JNLP-manifesten genereren
Als u JNLP-manifesten wilt genereren op het moment van de build, stelt u generateJnlp in op true (waar) en stelt u jnlp.codebase in als de waarde van waaruit het JNLP-bestand (zie kenmerk codebase in JNLP-code) en jnlp.j2se worden voorzien.
Hiermee worden uw plugins en features niet opgenomen voor een updatesite. Raadpleeg het onderwerp "De uitvoer voorbereiden voor een updatesite of JNLP-site" voor meer informatie hierover.
Vanwege huidige beperkingen werkt het maken van een JNLP-manifest alleen wanneer mappen als een uitvoerindeling worden gegenereerd.

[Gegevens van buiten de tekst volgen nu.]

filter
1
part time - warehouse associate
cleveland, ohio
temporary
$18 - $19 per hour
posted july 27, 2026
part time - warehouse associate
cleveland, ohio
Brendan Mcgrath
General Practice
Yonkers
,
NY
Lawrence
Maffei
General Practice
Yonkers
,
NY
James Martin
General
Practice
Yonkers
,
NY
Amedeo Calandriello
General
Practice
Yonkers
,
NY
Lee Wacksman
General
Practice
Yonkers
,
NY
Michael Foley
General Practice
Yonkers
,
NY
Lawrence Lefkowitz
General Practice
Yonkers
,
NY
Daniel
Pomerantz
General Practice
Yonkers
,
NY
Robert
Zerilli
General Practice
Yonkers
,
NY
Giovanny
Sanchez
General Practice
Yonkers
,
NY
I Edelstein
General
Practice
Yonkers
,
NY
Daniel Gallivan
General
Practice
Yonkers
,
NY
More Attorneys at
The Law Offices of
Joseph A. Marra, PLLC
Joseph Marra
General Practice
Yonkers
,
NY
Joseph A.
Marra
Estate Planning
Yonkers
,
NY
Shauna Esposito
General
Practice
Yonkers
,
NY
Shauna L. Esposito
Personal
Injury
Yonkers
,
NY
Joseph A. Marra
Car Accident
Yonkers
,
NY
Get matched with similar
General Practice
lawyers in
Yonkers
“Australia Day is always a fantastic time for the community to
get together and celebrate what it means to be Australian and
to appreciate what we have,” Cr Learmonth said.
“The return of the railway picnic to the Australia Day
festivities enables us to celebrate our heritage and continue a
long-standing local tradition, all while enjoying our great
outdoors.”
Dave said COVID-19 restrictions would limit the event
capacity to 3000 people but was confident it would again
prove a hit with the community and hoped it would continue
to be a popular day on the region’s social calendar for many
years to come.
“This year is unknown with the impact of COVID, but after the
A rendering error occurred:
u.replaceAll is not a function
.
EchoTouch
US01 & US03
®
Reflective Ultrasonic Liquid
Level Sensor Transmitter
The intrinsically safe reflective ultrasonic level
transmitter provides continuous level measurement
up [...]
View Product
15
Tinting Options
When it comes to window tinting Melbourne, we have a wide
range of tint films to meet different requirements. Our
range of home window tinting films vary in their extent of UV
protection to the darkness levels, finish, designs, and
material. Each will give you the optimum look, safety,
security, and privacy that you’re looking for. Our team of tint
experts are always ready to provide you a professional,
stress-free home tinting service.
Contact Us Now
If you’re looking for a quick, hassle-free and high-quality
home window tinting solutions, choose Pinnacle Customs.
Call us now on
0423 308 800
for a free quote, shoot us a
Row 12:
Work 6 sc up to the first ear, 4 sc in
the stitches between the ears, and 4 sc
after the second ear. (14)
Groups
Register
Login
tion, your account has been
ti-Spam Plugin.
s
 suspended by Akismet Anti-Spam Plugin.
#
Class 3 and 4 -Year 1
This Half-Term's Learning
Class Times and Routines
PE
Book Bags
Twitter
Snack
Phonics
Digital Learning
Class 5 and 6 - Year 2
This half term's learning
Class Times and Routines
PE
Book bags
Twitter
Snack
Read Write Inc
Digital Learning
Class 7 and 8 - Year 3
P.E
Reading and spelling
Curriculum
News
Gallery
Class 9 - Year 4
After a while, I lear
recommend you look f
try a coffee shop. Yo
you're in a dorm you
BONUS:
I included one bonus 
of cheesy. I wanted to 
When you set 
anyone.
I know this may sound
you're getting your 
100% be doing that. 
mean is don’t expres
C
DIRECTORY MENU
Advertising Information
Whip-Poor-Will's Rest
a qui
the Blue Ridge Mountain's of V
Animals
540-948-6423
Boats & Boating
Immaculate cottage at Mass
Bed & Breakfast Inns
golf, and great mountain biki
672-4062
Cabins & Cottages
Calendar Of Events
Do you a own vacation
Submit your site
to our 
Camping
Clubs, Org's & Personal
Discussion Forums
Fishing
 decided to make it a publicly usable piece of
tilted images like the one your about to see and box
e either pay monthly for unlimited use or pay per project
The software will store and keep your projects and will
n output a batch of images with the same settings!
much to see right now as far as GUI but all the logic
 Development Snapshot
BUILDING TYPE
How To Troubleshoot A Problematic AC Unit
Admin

De uitvoer voorbereiden voor een updatesite of JNLP-site
Wanneer plugins en features op een updatesite of een Java-webstartsite worden geplaatst, moeten ze op de juiste wijze worden opgenomen. Hiertoe hoeft u alleen maar de eigenschap outputUpdateJars
op true (waar) in te stellen. Opmerking: hiermee wordt de site.xml niet gegenereerd voor de Eclipse-updatesite en worden geen JNLP-bestanden gegenereerd (zie het onderwerp over het genereren van JNLP-bestanden).
Meerdere configuraties in één build groeperen
Als u een uitvoer wilt produceren die de plugins en features van meerdere configuraties bevat, stelt u groupConfigurations in op true (waar).
Hiermee wordt een archief gemaakt dat alle plugins en features bevat die overeenkomen met de configuraties die in de eigenschap configs worden vermeld.
Wanneer u deze functie gebruikt, moet u niet vergeten om een doel met de naam <feature.id>.group.group.group
aan het bestand allElements.xml toe te voegen.
Vanwege huidige beperkingen leidt het gebruik van deze optie ertoe dat de waarde die is opgegeven in archivesFormat wordt genegeerd en dat antZip als standaardwaarde wordt gebruikt.
JAR-bestanden ondertekenen
Als u tijdens de build JAR-bestanden wilt ondertekenen, stelt u de eigenschap signJars in op true en stelt u waarden in voor de eigenschappen sign.alias, sign.keystore en sign.storepass.